Format the part that opens with the line containing "phylum: Tracheophyta" and closes with the line containing "scientific name: Stenandriopsis guineensis" as a JSON list of strings, one string per line and no strings for blank lines. Include both of those lines and nothing outside that part.

= = =

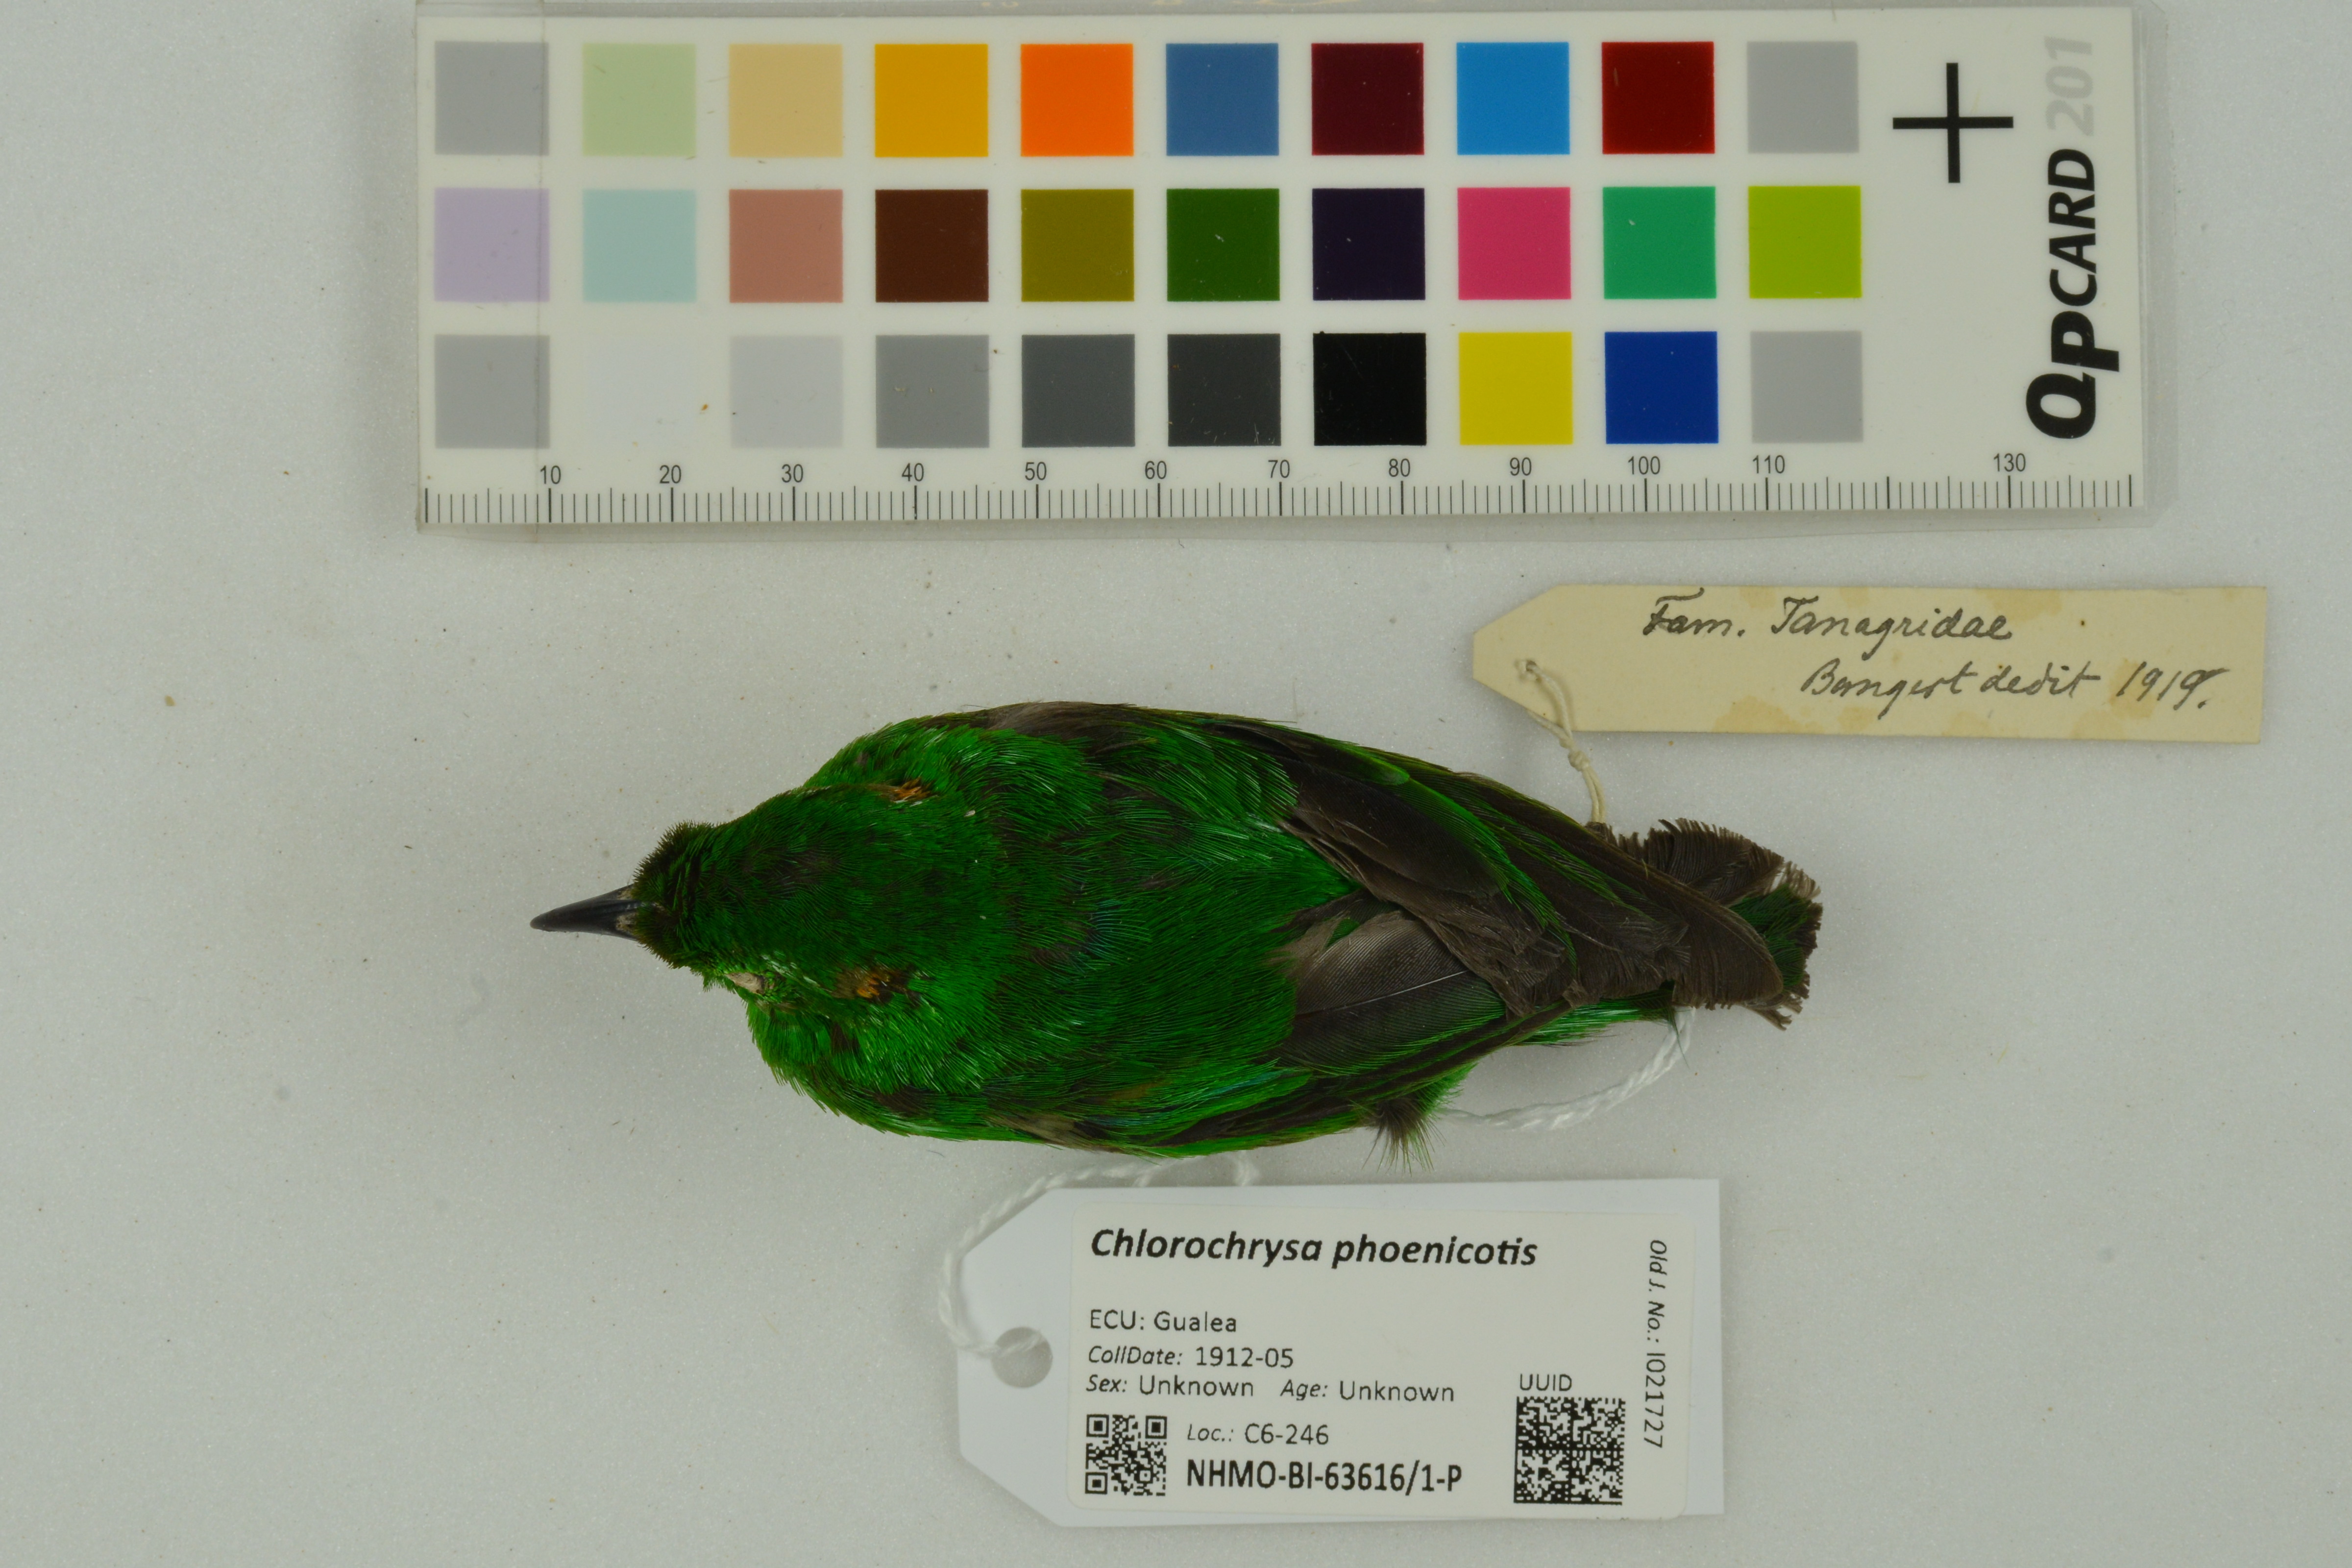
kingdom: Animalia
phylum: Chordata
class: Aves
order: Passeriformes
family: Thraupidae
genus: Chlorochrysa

= = =

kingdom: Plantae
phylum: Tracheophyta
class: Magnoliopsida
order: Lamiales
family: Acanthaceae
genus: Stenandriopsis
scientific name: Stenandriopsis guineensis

= = =

WRITTEN ANSWER:
[
  "phylum: Tracheophyta",
  "class: Magnoliopsida",
  "order: Lamiales",
  "family: Acanthaceae",
  "genus: Stenandriopsis",
  "scientific name: Stenandriopsis guineensis"
]